§ Document segment
What is Machine Learning

What is algorithm?

Informally, an algorithm is any well-defined computational procedure that takes some value, or set of values, as input and produces some values, or set of values, as output. An algorithm is thus a sequence of computational steps that transform the input into the output.

Mimic Outputs, Not The Process

In the context of prediction, nature can be seen as a mechanism that takes features \(X\) and produces output \(Y\) . This mechanism is unknown, and modelers “fill” the gap with models.

Statistical modelers fill this box with a statistical model. If the modeler is convinced that the model represents the data-generating process well, they can interpret the model and parameters as parameters of nature. Since nature’s true mechanism is unknown and not fully specified by the data, modelers have to make some assumptions.

Type of Learning

Supervised Learning

In supervised learning, nature is seen as unknowable. Instead of the intrinsic approach, supervised learning takes an extrinsic approach. The supervised model is supposed to mimic the outputs of nature, but it doesn’t matter whether the model’s inner mechanism is a reasonable substitute for nature’s mechanism.

A statistical modeler would try to find a plausible recipe, even if the end result is not perfect. The supervised learner would only be interested in the end result; it doesn’t matter whether it was exactly the same recipe.

Is to map input onto sets of output, which had been pre-determined by the “supervisor” or researcher/analyzer/modeler. Hence called “supervised”. The problem is \(X \mapsto Y\). In another word, we have \(X\) as input space, and \(Y\) output space, and the learning is a process of mapping from \(X\) to \(Y\). The learner receives a set of labeled examples as training data and makes predictions for all unseen points.

Regression

The goal of regression is to predict the value of one or more continuous target variables \(t\) given the value of a D-dimensional vector \(x\) of input variables. Usually, predict a numerical value.

Given a training data set comprising \(N\) observations \(\{x_n \}\), where \(n = 1, . . . , N ,\) together with corresponding target values \(\{t_n\}\), the goal is to predict the value of \(t\) for a new value of \(x\).

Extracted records
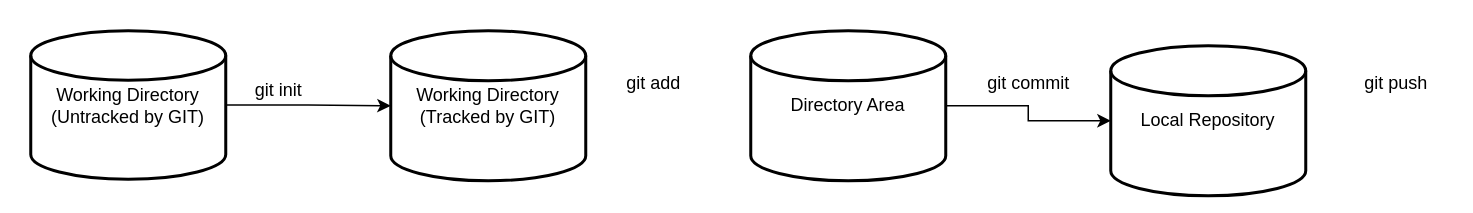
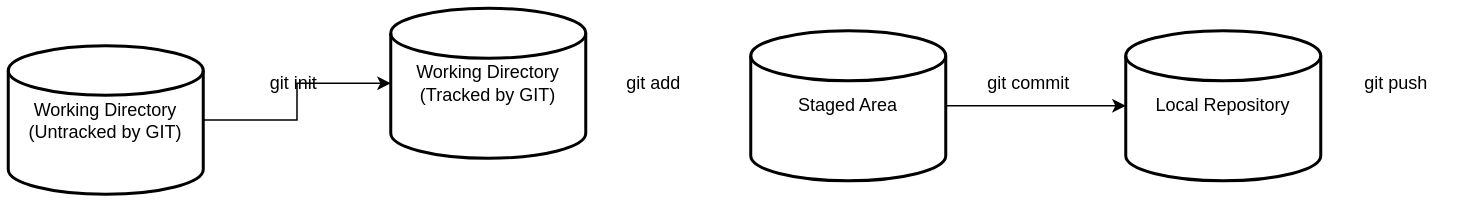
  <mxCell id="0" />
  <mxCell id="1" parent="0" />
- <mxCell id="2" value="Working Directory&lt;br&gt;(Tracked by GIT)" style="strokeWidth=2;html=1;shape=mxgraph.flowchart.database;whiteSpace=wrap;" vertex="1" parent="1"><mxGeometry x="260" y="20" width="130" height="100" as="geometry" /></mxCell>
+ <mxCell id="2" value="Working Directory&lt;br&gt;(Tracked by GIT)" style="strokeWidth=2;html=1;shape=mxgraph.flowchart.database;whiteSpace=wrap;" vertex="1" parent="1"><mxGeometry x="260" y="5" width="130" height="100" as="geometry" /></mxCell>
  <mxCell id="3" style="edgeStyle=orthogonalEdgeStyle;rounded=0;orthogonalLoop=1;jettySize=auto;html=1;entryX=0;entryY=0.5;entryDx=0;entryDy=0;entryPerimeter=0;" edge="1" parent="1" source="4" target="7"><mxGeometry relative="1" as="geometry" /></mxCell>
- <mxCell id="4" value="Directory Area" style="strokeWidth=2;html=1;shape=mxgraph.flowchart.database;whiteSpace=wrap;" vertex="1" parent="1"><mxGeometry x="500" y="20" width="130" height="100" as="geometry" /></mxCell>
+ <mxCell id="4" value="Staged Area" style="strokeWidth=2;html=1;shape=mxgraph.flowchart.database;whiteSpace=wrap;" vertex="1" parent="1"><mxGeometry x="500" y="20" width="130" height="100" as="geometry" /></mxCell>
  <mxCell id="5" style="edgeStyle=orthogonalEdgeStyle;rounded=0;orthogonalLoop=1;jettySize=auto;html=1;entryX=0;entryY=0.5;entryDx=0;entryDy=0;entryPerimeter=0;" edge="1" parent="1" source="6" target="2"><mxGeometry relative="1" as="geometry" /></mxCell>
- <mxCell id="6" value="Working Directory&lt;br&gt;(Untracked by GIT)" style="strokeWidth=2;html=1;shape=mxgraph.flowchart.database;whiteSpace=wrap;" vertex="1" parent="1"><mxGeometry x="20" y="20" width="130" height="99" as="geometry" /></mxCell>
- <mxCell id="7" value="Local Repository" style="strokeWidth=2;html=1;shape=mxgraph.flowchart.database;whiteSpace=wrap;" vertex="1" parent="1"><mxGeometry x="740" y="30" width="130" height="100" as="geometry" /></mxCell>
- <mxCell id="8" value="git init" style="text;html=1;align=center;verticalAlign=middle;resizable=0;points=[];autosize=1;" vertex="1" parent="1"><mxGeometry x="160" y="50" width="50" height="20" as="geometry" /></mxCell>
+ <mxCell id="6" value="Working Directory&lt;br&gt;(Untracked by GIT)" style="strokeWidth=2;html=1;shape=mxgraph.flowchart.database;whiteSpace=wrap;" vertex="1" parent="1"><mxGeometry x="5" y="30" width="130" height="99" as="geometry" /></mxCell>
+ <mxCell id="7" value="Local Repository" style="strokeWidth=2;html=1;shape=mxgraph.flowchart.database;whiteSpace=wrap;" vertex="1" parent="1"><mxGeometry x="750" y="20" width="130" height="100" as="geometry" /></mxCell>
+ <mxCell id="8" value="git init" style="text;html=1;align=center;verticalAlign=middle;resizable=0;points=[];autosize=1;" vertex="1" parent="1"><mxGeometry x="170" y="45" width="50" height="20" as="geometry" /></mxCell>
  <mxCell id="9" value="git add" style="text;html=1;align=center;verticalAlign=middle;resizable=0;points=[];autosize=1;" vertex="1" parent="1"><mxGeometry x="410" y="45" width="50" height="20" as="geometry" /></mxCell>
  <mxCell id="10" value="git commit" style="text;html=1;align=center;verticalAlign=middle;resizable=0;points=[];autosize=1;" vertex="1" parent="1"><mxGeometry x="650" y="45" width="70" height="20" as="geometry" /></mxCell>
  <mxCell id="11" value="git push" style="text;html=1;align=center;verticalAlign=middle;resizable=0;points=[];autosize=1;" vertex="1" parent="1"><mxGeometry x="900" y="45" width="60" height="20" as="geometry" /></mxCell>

§ Problem set
[A] In the machine learning text, what does the learner receive as training data?
[B] Identify every line of the entries that contains the string "rounded".

§ Solved tasks
[A] A set of labeled examples.

[B]
  <mxCell id="3" style="edgeStyle=orthogonalEdgeStyle;rounded=0;orthogonalLoop=1;jettySize=auto;html=1;entryX=0;entryY=0.5;entryDx=0;entryDy=0;entryPerimeter=0;" edge="1" parent="1" source="4" target="7"><mxGeometry relative="1" as="geometry" /></mxCell>
  <mxCell id="5" style="edgeStyle=orthogonalEdgeStyle;rounded=0;orthogonalLoop=1;jettySize=auto;html=1;entryX=0;entryY=0.5;entryDx=0;entryDy=0;entryPerimeter=0;" edge="1" parent="1" source="6" target="2"><mxGeometry relative="1" as="geometry" /></mxCell>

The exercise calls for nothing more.